For music users, the benefits are even clearer: One license gives access to almost all protected music in the world. A concert organizer, a broadcaster or a fitness center does not need to map out rights work by work. They get legal security and easy access in one agreement. It is this simplification that makes the system possible in practice, and that makes good music good business.
But precisely because the model is collective, friction can also arise. When everyone is to be taken into account, the solutions must necessarily be general. This means that some will find that their situation does not quite fit in. There is not necessarily room for individual adaptation in a system that is supposed to be fair to everyone.
In recent years, this has become visible in a way that we at TONO take very seriously. Decisions related to changes in the settlement model have created uncertainty among members, and changes in tariffs have resulted in customers experiencing increased complexity and a lack of predictability. The changes were necessary as a result of changes in regulations and international practice, but how they were communicated and implemented is our responsibility.
In such change processes, TONO must communicate in a timely, correct and honest manner. This is how we safeguard and build trust through change. We did not communicate these changes well enough, and we should have ensured that all members and customers were better prepared to face them.
We are not alone in these challenges. Most other collective management companies in our vicinity are facing the same tensions. What the best internationally have in common is not that they have found the perfect model, but that they are gaining trust through more transparency, clearer distribution logic and a lower threshold for speaking up when something is wrong.
That's where we're going.
The collective model requires everyone to take everyone into account. It is demanding, but it is also what makes it sustainable over time. The alternative is not freedom. It is a more expensive, more confusing and weaker system, for those who create the music and for those who use it.
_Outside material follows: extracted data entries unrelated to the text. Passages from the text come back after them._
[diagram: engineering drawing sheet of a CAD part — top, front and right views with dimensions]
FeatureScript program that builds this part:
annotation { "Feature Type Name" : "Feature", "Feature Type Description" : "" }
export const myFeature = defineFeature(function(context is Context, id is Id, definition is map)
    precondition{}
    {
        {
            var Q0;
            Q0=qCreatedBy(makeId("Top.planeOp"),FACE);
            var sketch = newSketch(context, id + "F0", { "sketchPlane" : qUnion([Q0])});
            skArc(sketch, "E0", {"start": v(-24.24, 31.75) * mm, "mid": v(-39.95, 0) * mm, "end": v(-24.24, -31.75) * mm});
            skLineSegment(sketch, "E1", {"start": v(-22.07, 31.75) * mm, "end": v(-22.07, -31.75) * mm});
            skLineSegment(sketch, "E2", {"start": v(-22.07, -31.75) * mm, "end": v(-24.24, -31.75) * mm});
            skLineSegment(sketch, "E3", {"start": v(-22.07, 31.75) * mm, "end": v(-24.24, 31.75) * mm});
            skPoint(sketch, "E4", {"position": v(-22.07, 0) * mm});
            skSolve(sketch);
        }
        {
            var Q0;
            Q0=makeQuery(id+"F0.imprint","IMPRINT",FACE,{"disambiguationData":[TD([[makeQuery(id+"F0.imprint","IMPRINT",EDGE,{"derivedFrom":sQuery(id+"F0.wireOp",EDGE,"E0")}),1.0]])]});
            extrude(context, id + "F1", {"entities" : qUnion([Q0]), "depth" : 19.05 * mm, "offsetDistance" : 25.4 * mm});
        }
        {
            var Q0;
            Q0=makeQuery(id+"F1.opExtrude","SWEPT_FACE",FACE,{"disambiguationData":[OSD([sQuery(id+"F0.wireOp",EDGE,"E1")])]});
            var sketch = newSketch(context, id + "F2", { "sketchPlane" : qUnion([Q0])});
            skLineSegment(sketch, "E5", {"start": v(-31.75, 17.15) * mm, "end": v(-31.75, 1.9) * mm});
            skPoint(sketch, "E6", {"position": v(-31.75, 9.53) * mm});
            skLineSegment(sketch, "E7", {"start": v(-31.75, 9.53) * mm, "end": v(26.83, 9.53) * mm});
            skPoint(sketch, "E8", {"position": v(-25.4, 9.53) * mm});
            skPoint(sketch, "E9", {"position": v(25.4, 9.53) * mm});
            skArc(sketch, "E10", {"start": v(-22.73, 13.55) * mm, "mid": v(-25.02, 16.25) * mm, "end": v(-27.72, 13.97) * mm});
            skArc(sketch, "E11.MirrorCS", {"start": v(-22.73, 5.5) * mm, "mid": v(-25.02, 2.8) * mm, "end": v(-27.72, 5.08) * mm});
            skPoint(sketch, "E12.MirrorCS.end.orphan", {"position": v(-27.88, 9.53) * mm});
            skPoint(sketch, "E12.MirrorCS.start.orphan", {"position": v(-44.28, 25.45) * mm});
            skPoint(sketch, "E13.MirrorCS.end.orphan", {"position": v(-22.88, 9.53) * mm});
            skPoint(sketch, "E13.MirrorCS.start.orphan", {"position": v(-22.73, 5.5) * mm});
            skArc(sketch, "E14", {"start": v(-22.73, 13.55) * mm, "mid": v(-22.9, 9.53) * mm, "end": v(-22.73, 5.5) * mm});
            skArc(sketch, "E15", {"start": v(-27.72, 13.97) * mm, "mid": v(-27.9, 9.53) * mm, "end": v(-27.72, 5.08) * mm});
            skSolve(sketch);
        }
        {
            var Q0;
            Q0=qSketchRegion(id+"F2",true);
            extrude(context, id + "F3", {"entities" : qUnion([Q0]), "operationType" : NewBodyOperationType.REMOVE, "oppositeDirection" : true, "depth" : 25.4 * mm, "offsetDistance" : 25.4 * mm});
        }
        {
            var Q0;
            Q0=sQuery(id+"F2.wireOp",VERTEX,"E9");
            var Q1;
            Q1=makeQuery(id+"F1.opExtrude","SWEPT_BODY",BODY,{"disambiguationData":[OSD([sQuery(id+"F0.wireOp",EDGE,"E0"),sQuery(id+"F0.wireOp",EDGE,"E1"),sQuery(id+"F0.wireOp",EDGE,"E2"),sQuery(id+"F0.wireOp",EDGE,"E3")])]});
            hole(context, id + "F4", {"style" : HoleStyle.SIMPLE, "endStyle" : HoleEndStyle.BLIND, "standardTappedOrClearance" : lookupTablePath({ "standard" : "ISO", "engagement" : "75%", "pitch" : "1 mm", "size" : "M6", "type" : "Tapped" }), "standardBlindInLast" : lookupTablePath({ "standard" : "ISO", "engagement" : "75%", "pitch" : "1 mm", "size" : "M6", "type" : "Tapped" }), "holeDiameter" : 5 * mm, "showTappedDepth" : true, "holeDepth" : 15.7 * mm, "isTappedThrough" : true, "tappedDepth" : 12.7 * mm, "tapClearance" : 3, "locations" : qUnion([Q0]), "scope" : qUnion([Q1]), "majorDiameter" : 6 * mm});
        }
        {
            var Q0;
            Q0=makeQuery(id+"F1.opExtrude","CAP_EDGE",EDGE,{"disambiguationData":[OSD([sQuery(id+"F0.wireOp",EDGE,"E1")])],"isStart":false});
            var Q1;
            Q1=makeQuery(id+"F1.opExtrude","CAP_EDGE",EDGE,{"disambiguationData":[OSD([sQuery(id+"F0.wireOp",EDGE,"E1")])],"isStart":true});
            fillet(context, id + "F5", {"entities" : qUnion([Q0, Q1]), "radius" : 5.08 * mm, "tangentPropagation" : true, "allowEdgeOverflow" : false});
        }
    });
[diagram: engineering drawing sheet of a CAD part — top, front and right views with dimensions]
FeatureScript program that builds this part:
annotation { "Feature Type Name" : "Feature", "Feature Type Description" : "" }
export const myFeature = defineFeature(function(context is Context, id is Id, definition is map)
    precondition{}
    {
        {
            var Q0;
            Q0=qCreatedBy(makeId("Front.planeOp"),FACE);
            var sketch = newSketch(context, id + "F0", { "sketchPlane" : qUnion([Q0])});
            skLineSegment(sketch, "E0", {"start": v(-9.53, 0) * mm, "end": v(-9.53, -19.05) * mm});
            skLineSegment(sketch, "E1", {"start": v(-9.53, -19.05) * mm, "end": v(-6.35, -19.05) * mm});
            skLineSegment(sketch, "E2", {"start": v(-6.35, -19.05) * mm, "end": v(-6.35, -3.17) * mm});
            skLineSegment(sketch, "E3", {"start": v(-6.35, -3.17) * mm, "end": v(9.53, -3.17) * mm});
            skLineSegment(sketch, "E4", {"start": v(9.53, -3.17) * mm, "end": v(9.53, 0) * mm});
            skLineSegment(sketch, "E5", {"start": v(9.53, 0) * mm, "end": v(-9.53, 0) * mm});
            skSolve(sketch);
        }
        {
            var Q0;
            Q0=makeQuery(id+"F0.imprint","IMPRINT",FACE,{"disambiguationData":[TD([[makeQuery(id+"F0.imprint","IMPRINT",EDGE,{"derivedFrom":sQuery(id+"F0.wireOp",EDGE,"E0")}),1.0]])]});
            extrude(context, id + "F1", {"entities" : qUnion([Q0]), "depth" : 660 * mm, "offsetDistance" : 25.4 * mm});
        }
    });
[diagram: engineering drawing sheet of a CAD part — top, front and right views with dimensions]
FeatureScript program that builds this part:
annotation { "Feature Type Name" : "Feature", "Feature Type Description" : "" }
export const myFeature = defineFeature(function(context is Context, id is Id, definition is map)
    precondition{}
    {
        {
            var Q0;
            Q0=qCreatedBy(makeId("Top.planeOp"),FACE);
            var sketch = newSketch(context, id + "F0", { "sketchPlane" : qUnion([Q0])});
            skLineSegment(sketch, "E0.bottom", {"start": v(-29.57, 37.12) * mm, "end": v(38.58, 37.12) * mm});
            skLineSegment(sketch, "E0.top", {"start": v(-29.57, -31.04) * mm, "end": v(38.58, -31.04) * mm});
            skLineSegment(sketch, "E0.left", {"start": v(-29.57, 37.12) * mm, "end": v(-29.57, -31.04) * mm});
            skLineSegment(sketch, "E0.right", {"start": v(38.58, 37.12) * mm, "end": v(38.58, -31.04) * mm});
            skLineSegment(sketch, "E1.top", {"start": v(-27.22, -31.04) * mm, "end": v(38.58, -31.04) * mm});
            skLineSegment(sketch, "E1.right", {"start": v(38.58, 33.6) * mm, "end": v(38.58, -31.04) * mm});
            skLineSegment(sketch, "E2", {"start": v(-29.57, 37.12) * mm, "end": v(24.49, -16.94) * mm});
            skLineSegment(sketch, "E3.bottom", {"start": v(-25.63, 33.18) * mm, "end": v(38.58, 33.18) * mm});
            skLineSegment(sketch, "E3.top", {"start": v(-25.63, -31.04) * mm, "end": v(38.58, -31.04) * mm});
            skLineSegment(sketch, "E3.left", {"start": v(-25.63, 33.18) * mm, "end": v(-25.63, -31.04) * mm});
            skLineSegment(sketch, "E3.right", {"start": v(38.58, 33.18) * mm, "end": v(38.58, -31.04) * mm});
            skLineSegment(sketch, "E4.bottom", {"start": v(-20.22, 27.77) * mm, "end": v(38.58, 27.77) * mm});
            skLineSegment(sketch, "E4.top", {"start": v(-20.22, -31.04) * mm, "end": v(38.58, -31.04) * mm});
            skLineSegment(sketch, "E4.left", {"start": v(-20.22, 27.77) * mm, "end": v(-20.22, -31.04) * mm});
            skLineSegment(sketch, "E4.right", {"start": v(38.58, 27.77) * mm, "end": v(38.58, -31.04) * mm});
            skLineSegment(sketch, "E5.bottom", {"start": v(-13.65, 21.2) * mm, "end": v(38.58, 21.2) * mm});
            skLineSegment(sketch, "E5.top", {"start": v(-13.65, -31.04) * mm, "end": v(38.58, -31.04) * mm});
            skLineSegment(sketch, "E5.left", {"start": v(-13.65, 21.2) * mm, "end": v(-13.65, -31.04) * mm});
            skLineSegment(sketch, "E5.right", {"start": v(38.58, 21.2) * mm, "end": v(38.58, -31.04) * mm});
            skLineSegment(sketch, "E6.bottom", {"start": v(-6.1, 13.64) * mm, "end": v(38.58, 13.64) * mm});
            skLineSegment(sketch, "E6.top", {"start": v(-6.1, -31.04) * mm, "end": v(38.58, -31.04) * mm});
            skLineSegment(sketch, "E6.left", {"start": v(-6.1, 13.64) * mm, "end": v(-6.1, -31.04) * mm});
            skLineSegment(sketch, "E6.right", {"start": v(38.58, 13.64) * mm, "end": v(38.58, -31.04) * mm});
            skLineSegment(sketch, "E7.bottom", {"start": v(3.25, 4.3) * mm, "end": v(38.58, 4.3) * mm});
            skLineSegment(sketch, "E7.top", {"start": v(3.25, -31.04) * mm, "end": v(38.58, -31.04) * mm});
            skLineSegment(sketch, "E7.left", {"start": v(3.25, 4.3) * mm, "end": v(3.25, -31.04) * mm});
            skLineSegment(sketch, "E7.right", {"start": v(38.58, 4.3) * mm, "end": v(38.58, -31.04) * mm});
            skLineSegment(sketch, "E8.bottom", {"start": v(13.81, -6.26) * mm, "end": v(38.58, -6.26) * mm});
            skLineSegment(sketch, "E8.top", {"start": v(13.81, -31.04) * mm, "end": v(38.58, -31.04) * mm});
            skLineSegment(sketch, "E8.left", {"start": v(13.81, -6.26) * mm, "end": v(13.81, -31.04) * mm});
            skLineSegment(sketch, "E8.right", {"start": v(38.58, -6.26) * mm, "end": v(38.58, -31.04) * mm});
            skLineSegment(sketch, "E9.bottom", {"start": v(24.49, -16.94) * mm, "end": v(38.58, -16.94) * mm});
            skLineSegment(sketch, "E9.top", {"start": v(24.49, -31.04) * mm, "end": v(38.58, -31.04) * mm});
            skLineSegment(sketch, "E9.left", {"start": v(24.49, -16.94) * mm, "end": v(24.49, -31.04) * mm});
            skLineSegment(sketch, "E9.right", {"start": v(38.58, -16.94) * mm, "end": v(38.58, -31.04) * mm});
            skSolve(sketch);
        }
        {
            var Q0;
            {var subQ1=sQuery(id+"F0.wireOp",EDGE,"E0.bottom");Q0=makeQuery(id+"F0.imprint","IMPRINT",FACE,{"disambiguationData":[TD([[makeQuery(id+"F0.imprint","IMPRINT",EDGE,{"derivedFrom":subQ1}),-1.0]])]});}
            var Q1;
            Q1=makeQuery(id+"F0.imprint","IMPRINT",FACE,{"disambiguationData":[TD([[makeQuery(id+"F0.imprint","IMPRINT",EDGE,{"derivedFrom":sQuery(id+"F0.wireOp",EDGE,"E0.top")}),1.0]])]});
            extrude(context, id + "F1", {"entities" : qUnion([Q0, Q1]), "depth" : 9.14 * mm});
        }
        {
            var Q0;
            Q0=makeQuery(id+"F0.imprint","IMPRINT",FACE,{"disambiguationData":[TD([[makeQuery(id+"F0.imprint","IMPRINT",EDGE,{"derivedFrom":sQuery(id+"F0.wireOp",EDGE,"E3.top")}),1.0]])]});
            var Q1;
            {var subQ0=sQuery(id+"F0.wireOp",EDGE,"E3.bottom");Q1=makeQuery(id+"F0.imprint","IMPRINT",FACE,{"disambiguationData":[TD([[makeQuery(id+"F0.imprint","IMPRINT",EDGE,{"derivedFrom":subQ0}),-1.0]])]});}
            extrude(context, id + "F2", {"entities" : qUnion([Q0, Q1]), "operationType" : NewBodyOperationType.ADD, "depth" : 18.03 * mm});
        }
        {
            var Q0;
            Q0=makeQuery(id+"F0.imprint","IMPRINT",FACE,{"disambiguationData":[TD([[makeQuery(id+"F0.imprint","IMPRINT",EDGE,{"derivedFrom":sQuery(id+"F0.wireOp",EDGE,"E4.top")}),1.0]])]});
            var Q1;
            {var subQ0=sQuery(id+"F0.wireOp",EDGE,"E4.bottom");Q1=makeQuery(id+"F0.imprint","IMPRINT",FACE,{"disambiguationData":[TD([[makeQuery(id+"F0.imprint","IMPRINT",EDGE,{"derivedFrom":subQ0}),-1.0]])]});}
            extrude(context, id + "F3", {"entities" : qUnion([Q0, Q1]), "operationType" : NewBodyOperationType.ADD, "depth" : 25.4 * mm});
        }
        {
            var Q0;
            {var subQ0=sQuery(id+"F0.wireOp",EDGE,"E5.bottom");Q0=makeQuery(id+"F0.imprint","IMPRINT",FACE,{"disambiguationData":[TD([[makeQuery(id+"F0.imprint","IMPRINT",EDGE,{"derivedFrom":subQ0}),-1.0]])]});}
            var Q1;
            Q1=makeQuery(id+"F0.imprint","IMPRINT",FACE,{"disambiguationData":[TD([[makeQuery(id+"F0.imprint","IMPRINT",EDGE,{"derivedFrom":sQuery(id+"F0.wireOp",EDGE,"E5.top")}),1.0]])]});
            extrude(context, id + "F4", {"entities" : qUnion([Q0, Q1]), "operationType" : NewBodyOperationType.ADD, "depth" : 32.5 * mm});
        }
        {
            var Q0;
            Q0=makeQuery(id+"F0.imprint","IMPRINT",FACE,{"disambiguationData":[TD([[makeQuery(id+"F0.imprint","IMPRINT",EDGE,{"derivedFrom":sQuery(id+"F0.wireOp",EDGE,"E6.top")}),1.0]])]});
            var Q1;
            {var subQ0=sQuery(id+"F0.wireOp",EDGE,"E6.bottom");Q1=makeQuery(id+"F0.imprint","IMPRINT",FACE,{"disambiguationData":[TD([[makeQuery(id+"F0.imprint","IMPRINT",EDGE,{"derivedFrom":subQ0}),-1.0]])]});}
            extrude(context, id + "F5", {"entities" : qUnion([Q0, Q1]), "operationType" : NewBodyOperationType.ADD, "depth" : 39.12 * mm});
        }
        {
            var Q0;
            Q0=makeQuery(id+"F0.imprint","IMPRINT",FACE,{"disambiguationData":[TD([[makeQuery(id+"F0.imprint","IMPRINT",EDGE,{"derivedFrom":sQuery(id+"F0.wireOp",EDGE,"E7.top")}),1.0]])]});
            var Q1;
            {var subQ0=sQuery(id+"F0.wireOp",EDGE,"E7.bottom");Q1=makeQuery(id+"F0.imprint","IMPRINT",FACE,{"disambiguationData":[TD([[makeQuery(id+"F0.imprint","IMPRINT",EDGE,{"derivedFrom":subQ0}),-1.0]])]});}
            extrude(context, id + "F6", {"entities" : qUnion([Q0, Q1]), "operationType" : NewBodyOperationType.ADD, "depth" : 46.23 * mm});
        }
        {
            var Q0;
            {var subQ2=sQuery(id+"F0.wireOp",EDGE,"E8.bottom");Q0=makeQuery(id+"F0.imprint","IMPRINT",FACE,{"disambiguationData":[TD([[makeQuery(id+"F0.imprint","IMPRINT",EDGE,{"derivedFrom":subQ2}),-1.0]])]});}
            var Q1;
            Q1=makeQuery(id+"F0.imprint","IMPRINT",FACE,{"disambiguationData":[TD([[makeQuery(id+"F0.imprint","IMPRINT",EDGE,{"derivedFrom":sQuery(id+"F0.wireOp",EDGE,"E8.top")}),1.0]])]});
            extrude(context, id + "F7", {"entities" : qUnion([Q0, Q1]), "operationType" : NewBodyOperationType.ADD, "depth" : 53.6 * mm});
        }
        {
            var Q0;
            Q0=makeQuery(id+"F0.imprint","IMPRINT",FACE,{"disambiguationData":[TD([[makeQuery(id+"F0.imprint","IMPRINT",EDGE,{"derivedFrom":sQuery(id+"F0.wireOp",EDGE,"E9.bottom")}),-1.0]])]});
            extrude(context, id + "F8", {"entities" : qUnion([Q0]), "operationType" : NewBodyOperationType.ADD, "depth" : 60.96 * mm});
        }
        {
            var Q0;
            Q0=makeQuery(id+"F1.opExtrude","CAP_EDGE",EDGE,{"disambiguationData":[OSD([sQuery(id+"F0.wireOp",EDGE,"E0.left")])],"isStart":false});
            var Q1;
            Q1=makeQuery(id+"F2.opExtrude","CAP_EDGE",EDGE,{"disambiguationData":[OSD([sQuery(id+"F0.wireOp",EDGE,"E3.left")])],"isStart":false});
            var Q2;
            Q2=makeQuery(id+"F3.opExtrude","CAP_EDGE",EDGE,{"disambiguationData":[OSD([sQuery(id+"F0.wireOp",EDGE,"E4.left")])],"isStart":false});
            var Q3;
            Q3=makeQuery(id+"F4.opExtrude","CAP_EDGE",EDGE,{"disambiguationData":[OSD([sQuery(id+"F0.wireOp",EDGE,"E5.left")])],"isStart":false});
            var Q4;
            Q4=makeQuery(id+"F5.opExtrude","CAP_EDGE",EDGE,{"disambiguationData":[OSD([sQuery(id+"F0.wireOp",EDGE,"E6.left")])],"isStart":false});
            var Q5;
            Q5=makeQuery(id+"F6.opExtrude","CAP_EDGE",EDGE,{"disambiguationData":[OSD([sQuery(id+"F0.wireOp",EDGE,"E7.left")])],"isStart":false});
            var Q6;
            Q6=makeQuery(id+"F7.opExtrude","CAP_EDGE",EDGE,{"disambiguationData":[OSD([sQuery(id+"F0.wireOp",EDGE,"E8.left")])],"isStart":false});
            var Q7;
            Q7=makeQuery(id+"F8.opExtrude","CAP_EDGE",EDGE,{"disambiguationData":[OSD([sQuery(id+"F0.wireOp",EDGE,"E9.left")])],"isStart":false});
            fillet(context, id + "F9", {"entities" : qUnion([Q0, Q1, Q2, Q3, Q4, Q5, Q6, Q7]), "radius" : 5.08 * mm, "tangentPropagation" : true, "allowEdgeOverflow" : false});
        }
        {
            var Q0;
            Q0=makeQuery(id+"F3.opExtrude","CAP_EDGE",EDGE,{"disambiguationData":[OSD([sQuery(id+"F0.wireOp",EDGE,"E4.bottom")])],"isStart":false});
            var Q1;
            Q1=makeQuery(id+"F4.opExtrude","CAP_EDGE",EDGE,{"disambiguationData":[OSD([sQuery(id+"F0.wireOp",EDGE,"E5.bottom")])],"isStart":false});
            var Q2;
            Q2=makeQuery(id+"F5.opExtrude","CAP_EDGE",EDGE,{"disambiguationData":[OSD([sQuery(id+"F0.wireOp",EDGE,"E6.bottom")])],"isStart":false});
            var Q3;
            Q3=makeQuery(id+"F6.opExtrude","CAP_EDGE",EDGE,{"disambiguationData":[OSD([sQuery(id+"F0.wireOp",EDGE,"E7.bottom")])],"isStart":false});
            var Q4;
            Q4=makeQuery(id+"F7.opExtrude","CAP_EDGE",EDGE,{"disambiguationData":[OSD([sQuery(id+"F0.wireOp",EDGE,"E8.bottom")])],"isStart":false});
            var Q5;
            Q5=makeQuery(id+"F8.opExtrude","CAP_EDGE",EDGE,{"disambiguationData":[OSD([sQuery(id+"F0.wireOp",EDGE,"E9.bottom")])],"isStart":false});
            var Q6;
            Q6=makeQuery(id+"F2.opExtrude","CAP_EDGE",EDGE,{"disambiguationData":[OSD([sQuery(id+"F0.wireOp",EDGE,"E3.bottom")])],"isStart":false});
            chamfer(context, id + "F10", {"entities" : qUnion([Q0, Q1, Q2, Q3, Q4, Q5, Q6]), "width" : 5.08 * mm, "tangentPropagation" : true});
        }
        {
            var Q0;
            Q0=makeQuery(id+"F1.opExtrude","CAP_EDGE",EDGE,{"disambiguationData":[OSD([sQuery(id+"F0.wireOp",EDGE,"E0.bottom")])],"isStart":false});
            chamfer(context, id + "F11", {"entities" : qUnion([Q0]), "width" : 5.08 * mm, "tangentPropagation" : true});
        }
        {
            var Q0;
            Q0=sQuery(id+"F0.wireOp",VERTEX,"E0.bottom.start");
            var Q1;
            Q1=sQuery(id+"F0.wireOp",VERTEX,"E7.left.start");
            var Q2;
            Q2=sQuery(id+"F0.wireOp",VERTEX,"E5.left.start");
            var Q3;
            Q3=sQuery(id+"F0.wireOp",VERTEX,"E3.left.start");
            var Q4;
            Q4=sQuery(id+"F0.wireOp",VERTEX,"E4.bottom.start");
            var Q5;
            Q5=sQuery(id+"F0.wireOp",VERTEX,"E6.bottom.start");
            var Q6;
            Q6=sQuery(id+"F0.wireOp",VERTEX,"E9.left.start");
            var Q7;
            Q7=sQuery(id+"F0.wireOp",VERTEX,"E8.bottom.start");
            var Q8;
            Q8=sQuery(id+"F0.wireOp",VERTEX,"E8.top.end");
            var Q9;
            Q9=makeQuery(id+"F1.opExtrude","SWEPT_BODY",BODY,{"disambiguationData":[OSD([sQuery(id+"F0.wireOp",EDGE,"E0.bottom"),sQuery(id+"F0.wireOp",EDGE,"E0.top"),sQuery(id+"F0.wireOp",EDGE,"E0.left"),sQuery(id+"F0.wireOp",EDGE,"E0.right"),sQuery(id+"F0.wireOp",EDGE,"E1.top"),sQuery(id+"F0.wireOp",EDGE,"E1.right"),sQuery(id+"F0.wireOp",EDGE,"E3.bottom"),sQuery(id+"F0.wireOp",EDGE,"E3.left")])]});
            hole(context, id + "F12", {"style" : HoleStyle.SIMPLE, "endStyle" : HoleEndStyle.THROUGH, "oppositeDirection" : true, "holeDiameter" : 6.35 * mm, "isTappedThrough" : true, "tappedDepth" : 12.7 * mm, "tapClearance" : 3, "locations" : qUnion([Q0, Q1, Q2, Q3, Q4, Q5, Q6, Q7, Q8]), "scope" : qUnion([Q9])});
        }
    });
For the model to work, it must be understood and deserve trust. This means, for example, that TONO will make the billing more understandable and verifiable before the summer, and during 2026 and 2027, new online solutions will be released that are better and simpler. These will make it easier to interact and communicate with us. We will also clarify the distinction between pure billing and cultural policy purposes.
I am optimistic about the collective management model. Not because everything is good as it is, but because the foundation is solid and the purpose is right. TONO should not just be a company for the strongest. It should be the infrastructure that allows all Norwegian music – from the amateur choir to the international composer – to be used, valued and paid for, worldwide.
That contract is invisible to many, but it is real. And it is worth taking care of.